**Task requirements:** Render the lines as a Markdown table with the columns "No." and "Line," leaving out any blank lines. Include only the lines starting at the first one and ending at the line that contains "tone curve: preserve colors none".
____
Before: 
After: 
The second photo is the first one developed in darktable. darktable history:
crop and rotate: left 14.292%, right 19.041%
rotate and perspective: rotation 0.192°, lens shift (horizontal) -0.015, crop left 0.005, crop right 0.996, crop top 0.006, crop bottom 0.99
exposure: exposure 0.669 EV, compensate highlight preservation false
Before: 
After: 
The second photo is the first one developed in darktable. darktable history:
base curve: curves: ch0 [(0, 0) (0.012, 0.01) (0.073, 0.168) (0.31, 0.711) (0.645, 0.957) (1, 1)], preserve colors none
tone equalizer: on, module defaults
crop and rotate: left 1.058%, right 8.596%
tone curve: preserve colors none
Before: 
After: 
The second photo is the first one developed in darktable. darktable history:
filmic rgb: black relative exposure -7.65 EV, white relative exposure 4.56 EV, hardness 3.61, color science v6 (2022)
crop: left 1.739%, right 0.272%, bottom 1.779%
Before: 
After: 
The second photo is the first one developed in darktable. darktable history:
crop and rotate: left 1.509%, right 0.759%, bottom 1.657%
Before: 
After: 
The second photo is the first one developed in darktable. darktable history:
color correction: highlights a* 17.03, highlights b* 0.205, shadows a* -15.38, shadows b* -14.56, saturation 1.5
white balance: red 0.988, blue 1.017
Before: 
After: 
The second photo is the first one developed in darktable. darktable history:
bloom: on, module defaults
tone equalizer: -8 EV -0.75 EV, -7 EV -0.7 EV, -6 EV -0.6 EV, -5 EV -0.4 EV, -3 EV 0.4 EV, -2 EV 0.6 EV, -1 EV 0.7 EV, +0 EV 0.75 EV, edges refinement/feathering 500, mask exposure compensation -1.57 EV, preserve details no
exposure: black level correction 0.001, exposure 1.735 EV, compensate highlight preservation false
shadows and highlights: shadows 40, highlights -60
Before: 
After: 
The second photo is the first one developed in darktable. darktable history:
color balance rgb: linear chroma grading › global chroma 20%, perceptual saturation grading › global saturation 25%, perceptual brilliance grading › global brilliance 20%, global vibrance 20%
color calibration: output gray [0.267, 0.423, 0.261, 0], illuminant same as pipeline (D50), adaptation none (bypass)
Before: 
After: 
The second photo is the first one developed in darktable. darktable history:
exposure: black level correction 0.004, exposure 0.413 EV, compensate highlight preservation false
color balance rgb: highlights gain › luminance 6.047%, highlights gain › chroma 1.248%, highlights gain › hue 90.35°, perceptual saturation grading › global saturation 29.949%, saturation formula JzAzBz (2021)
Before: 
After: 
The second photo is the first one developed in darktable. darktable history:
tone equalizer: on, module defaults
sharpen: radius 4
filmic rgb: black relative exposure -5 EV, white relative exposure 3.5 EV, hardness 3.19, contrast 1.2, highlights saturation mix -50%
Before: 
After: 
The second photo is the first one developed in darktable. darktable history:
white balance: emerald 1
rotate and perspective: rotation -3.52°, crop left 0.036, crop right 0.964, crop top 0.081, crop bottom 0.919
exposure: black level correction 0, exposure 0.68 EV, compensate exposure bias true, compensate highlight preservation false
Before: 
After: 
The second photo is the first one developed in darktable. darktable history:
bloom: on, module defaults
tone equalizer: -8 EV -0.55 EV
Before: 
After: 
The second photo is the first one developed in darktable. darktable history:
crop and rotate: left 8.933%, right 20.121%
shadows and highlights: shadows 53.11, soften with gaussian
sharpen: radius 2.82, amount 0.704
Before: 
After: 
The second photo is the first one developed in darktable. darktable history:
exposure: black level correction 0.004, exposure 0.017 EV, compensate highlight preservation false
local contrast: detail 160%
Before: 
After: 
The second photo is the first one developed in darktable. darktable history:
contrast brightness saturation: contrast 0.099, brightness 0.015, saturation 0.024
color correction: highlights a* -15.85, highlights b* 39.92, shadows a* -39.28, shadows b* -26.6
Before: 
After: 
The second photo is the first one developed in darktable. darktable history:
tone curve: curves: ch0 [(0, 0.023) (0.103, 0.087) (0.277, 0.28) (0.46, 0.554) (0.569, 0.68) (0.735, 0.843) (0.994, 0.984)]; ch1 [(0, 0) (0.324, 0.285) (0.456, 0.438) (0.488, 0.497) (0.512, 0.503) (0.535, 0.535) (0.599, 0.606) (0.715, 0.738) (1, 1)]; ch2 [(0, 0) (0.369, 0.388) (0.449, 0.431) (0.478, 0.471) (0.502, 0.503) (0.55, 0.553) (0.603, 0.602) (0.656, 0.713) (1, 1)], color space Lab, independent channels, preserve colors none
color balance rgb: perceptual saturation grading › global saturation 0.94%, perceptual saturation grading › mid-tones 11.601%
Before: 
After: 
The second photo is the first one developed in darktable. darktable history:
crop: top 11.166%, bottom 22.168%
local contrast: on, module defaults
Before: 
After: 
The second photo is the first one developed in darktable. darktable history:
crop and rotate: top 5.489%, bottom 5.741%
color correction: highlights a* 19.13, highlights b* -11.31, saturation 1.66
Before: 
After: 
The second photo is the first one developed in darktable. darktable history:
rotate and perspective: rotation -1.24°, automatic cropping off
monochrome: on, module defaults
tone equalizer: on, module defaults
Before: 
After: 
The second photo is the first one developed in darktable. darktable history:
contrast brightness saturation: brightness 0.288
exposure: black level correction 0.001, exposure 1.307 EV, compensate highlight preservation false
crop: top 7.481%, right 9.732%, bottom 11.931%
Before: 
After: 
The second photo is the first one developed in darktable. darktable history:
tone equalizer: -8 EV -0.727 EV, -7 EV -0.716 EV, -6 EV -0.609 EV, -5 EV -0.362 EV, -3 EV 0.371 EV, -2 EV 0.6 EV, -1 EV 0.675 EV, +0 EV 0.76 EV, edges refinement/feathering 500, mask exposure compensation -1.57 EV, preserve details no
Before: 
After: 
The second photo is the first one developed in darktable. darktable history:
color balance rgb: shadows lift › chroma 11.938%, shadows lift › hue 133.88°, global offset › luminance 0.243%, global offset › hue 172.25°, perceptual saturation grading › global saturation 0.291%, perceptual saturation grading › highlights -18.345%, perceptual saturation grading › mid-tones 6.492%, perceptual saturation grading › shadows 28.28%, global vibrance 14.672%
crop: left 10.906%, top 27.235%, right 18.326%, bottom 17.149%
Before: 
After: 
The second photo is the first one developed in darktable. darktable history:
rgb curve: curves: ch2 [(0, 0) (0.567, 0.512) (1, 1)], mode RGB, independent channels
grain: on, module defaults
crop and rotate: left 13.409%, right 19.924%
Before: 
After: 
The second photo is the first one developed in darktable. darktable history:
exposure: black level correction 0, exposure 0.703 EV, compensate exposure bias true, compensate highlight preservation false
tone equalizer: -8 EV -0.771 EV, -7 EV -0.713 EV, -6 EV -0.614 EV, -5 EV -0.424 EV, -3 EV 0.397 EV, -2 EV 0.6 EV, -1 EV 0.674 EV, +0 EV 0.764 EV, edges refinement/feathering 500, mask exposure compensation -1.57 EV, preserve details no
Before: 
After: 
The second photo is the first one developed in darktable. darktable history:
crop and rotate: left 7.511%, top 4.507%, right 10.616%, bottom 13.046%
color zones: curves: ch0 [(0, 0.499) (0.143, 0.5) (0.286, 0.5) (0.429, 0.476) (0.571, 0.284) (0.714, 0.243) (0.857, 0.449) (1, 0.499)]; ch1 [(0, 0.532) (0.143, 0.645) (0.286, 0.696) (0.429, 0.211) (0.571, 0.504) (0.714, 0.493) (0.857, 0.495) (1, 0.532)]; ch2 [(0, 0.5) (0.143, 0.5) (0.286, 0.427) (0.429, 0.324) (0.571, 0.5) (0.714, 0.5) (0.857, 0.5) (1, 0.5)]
____
**The reply:**
| No. | Line |
|---|---|
| 1 | Before:  |
| 2 | After:  |
| 3 | The second photo is the first one developed in darktable. darktable history: |
| 4 | crop and rotate: left 14.292%, right 19.041% |
| 5 | rotate and perspective: rotation 0.192°, lens shift (horizontal) -0.015, crop left 0.005, crop right 0.996, crop top 0.006, crop bottom 0.99 |
| 6 | exposure: exposure 0.669 EV, compensate highlight preservation false |
| 7 | Before:  |
| 8 | After:  |
| 9 | The second photo is the first one developed in darktable. darktable history: |
| 10 | base curve: curves: ch0 [(0, 0) (0.012, 0.01) (0.073, 0.168) (0.31, 0.711) (0.645, 0.957) (1, 1)], preserve colors none |
| 11 | tone equalizer: on, module defaults |
| 12 | crop and rotate: left 1.058%, right 8.596% |
| 13 | tone curve: preserve colors none |